┌──

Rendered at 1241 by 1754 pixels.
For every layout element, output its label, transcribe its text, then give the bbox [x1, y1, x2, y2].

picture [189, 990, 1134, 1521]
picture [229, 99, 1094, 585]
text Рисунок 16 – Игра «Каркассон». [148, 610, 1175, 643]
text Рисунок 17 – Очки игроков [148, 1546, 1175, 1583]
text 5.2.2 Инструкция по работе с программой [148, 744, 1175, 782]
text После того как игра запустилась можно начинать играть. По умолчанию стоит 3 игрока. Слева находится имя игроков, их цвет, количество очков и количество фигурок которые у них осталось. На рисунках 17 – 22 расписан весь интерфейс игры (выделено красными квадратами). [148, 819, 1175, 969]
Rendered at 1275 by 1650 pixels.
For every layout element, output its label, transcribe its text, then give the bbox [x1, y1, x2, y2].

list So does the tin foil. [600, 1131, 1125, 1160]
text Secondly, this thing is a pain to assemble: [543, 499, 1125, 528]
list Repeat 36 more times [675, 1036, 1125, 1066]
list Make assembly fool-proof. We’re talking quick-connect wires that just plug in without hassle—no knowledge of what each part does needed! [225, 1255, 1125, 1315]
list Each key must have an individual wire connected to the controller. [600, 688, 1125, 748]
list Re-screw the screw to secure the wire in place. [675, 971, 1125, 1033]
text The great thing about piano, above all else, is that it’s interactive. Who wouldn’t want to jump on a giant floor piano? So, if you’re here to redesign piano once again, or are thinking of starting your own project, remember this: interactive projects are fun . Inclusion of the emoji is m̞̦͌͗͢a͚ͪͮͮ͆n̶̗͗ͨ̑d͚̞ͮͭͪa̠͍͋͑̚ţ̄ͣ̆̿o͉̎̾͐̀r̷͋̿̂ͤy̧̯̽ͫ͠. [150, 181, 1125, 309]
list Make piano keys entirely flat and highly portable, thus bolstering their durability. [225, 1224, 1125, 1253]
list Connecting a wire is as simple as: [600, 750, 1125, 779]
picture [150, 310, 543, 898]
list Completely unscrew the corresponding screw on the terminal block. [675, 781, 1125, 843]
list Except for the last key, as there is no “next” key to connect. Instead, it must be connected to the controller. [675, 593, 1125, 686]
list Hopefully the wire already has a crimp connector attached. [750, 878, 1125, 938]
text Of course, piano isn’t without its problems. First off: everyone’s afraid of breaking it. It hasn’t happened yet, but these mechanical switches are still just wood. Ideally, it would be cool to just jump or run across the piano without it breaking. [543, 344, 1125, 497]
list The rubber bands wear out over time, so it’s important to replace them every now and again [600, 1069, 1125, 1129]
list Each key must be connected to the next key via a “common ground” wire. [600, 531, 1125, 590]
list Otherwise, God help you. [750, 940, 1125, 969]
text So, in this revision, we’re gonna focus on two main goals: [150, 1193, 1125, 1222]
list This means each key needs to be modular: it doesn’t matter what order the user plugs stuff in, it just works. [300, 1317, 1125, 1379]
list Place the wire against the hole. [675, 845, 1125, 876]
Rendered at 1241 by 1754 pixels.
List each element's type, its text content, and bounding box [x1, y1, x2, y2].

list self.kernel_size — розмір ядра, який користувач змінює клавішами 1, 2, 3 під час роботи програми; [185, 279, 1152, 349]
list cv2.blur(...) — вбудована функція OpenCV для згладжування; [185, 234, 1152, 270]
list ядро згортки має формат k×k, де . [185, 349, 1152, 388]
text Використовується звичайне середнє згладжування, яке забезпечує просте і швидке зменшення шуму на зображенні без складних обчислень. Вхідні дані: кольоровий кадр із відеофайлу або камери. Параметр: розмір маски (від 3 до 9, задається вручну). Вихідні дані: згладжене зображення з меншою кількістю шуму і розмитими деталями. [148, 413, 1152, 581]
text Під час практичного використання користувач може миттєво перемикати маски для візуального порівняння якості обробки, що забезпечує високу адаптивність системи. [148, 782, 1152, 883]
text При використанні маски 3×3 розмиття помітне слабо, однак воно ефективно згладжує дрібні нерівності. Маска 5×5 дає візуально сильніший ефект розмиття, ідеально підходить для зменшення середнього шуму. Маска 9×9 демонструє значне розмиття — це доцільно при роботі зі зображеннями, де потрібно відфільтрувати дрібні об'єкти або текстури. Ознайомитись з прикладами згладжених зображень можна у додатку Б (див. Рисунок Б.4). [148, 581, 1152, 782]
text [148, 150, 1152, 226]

└──

## WHAT YOU WILL DO
Your response should be an exact copy of all the records.

## EXERCISE RESULT
Rendered at 1241 by 1754 pixels.
For every layout element, output its label, transcribe its text, then give the bbox [x1, y1, x2, y2].

picture [189, 990, 1134, 1521]
picture [229, 99, 1094, 585]
text Рисунок 16 – Игра «Каркассон». [148, 610, 1175, 643]
text Рисунок 17 – Очки игроков [148, 1546, 1175, 1583]
text 5.2.2 Инструкция по работе с программой [148, 744, 1175, 782]
text После того как игра запустилась можно начинать играть. По умолчанию стоит 3 игрока. Слева находится имя игроков, их цвет, количество очков и количество фигурок которые у них осталось. На рисунках 17 – 22 расписан весь интерфейс игры (выделено красными квадратами). [148, 819, 1175, 969]
Rendered at 1275 by 1650 pixels.
For every layout element, output its label, transcribe its text, then give the bbox [x1, y1, x2, y2].

list So does the tin foil. [600, 1131, 1125, 1160]
text Secondly, this thing is a pain to assemble: [543, 499, 1125, 528]
list Repeat 36 more times [675, 1036, 1125, 1066]
list Make assembly fool-proof. We’re talking quick-connect wires that just plug in without hassle—no knowledge of what each part does needed! [225, 1255, 1125, 1315]
list Each key must have an individual wire connected to the controller. [600, 688, 1125, 748]
list Re-screw the screw to secure the wire in place. [675, 971, 1125, 1033]
text The great thing about piano, above all else, is that it’s interactive. Who wouldn’t want to jump on a giant floor piano? So, if you’re here to redesign piano once again, or are thinking of starting your own project, remember this: interactive projects are fun . Inclusion of the emoji is m̞̦͌͗͢a͚ͪͮͮ͆n̶̗͗ͨ̑d͚̞ͮͭͪa̠͍͋͑̚ţ̄ͣ̆̿o͉̎̾͐̀r̷͋̿̂ͤy̧̯̽ͫ͠. [150, 181, 1125, 309]
list Make piano keys entirely flat and highly portable, thus bolstering their durability. [225, 1224, 1125, 1253]
list Connecting a wire is as simple as: [600, 750, 1125, 779]
picture [150, 310, 543, 898]
list Completely unscrew the corresponding screw on the terminal block. [675, 781, 1125, 843]
list Except for the last key, as there is no “next” key to connect. Instead, it must be connected to the controller. [675, 593, 1125, 686]
list Hopefully the wire already has a crimp connector attached. [750, 878, 1125, 938]
text Of course, piano isn’t without its problems. First off: everyone’s afraid of breaking it. It hasn’t happened yet, but these mechanical switches are still just wood. Ideally, it would be cool to just jump or run across the piano without it breaking. [543, 344, 1125, 497]
list The rubber bands wear out over time, so it’s important to replace them every now and again [600, 1069, 1125, 1129]
list Each key must be connected to the next key via a “common ground” wire. [600, 531, 1125, 590]
list Otherwise, God help you. [750, 940, 1125, 969]
text So, in this revision, we’re gonna focus on two main goals: [150, 1193, 1125, 1222]
list This means each key needs to be modular: it doesn’t matter what order the user plugs stuff in, it just works. [300, 1317, 1125, 1379]
list Place the wire against the hole. [675, 845, 1125, 876]
Rendered at 1241 by 1754 pixels.
List each element's type, its text content, and bounding box [x1, y1, x2, y2].

list self.kernel_size — розмір ядра, який користувач змінює клавішами 1, 2, 3 під час роботи програми; [185, 279, 1152, 349]
list cv2.blur(...) — вбудована функція OpenCV для згладжування; [185, 234, 1152, 270]
list ядро згортки має формат k×k, де . [185, 349, 1152, 388]
text Використовується звичайне середнє згладжування, яке забезпечує просте і швидке зменшення шуму на зображенні без складних обчислень. Вхідні дані: кольоровий кадр із відеофайлу або камери. Параметр: розмір маски (від 3 до 9, задається вручну). Вихідні дані: згладжене зображення з меншою кількістю шуму і розмитими деталями. [148, 413, 1152, 581]
text Під час практичного використання користувач може миттєво перемикати маски для візуального порівняння якості обробки, що забезпечує високу адаптивність системи. [148, 782, 1152, 883]
text При використанні маски 3×3 розмиття помітне слабо, однак воно ефективно згладжує дрібні нерівності. Маска 5×5 дає візуально сильніший ефект розмиття, ідеально підходить для зменшення середнього шуму. Маска 9×9 демонструє значне розмиття — це доцільно при роботі зі зображеннями, де потрібно відфільтрувати дрібні об'єкти або текстури. Ознайомитись з прикладами згладжених зображень можна у додатку Б (див. Рисунок Б.4). [148, 581, 1152, 782]
text [148, 150, 1152, 226]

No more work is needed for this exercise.